Candlesticks chart the price fluctuations of a product. They can represent any period of time, from 1 minute to 1 month. Each candlestick displays four important pieces of information: the opening price, the high, the low and the close. They are easy to use and provide more information than line or bar charts.
The interpretation of candlesticks is based on patterns.
Bullish Candlestick Formations
Hammer – it is a very strong bullish signal when it occurs after a significant downtrend. The candle has a small body and a long wick. The body can be clear or filled in.
Piercing Line – the first candle is a long bear candle followed by a long bull candle, signaling buyers are coming into the market.
Bullish Engulfing Lines – it is a strongly bullish pattern if it occurs after a significant downtrend. The first bear candle is engulfed by a large bullish candle. It may serve as a reversal pattern.
Bearish Candlestick Formations
Hanging Man – the hanging man is identified by small candle bodies and a long wick below.
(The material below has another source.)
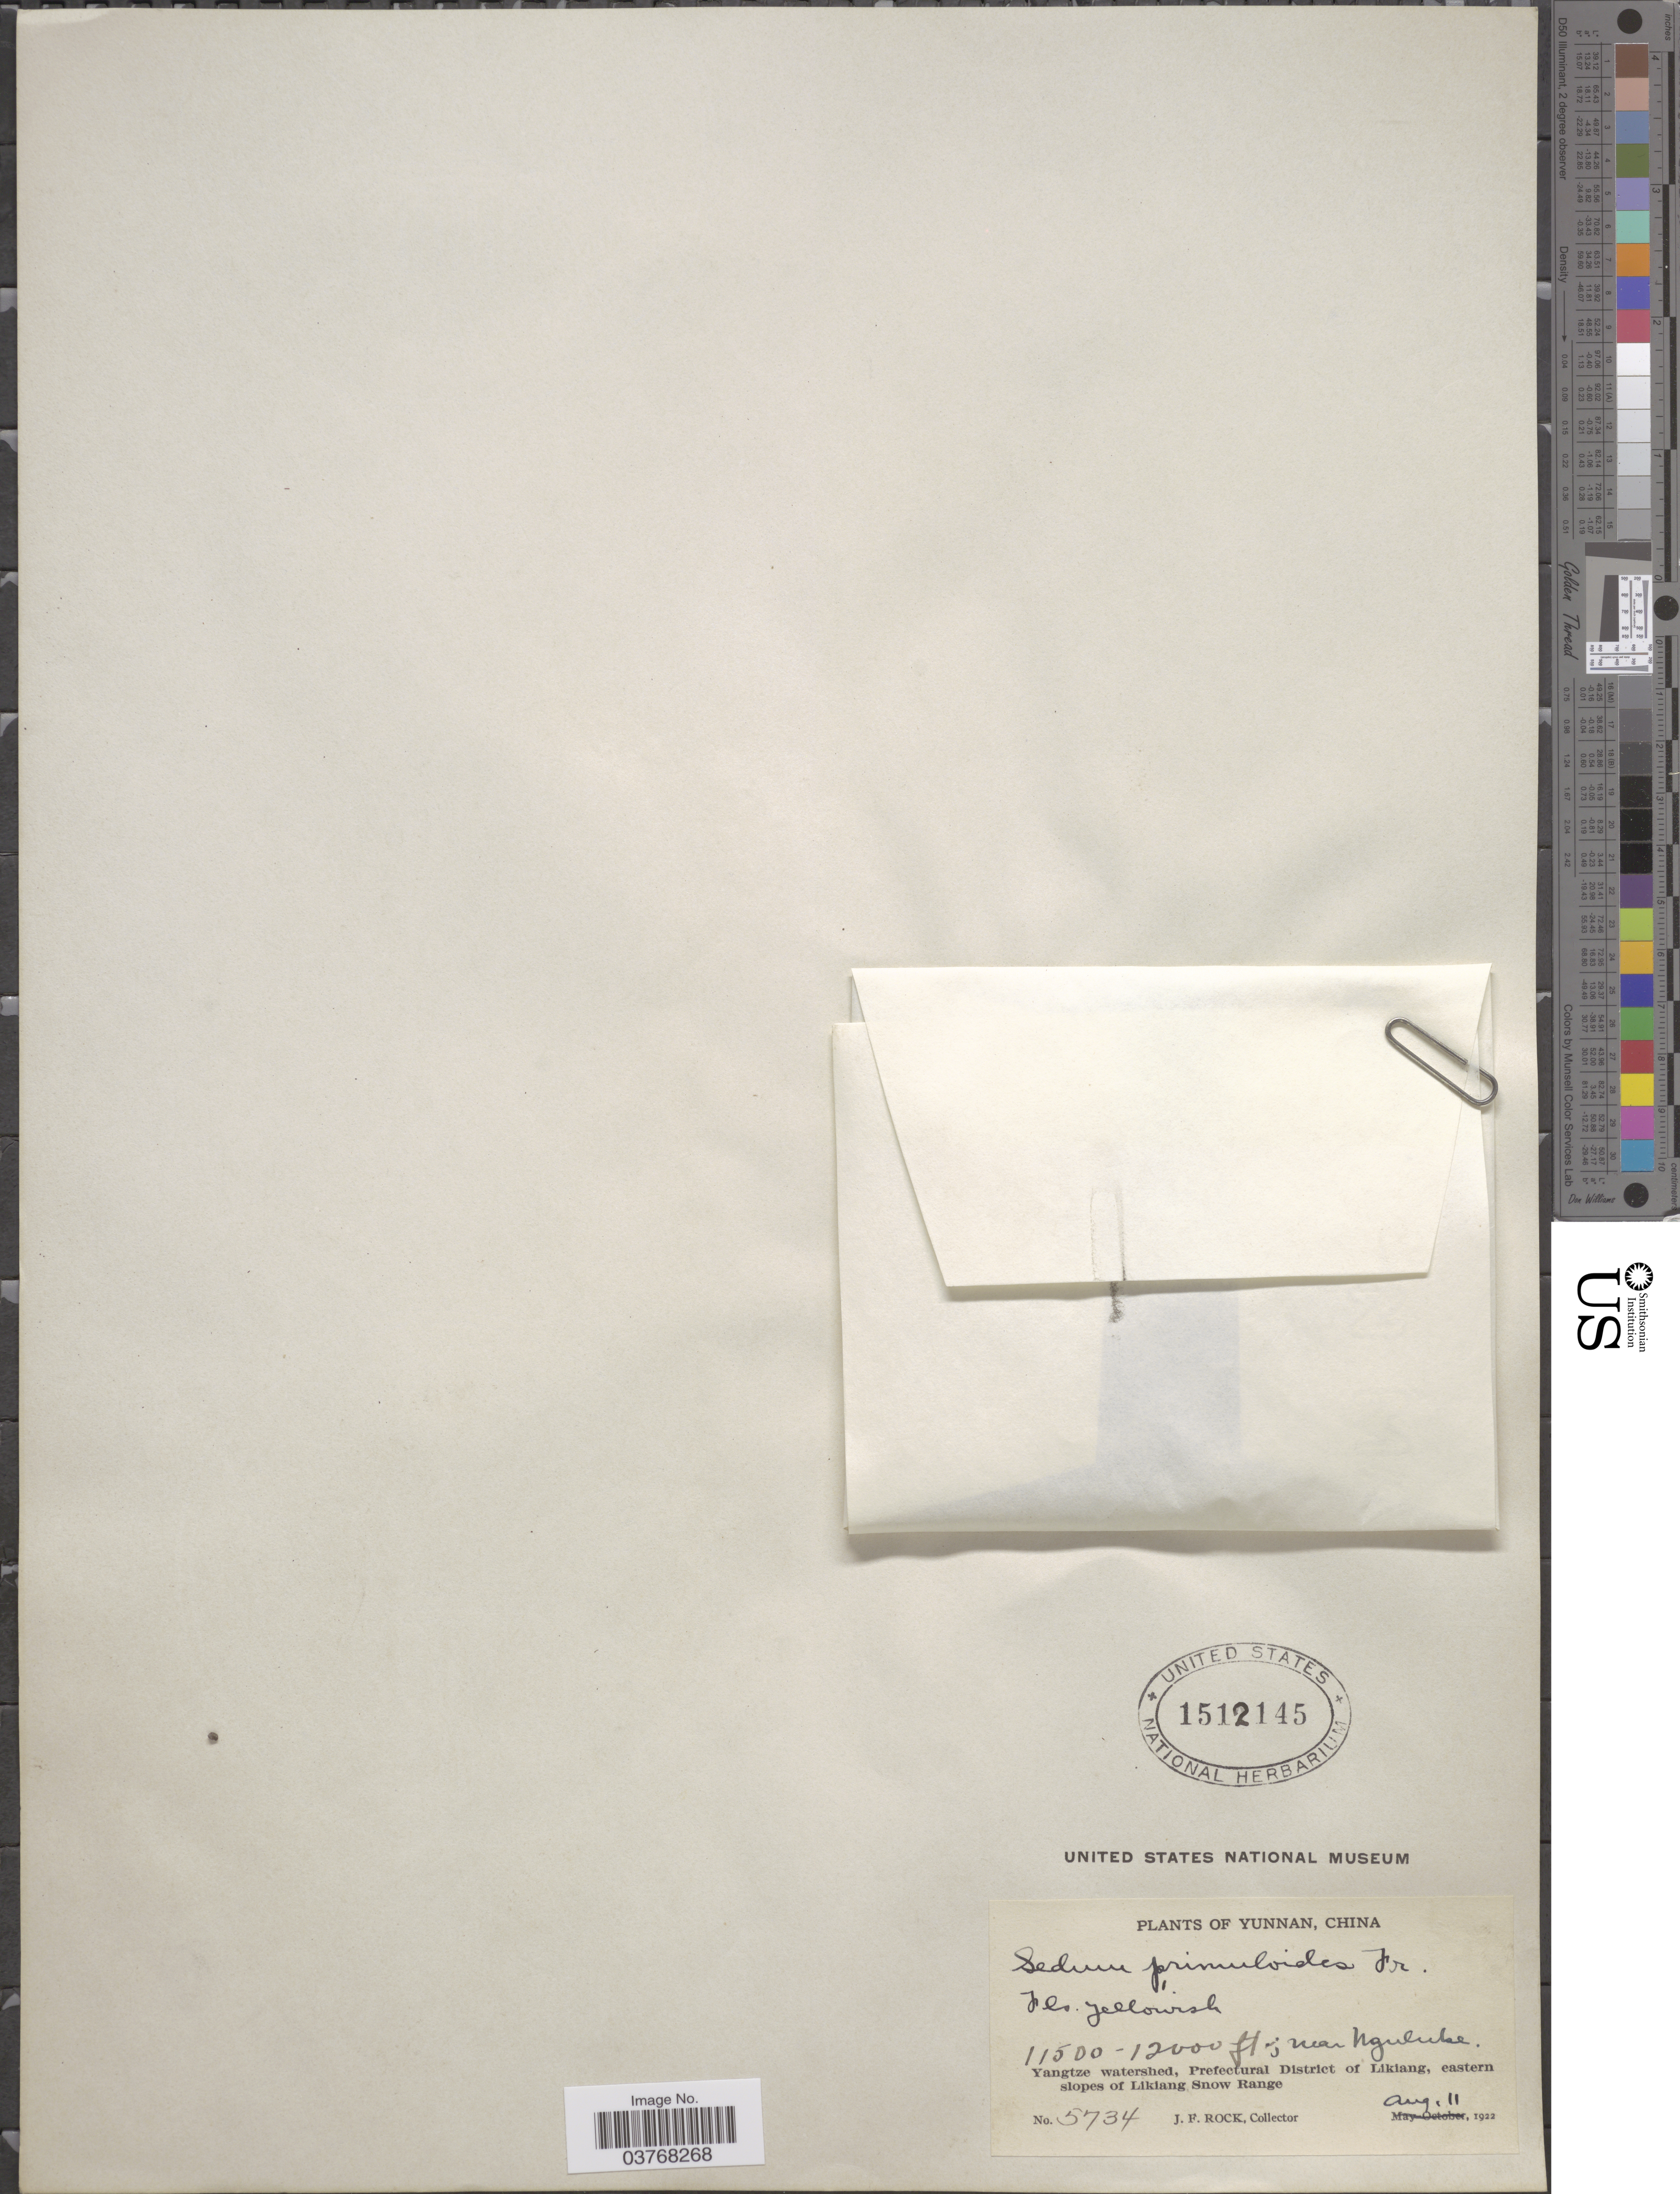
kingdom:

It might serve as a bearish signal if it occurs after a significant uptrend.
Dark Cloud Cover – a bearish pattern which gains mores significance if the second candle’s body is below the center of the previous candle’s body.
Bearish Engulfing Lines – it is defined by a small bullish candle is engulfed by a large bearish candle. It is strongly bearish if it occurs after a significant uptrend.
Doji – a classic reversal pattern. It has the same opening and closing price, which makes it look like a cross or a T. The T shaped doji is also known as a Dragonfly Doji, while an inverted T is known as a Tombstone Doji. Might also communicate indecision, when the range between the high and the low is relatively small.
Keep in mind: understanding candlestick patterns can represent a very solid trading tool for just about any trader operating in the market, and it is essential to price action trading.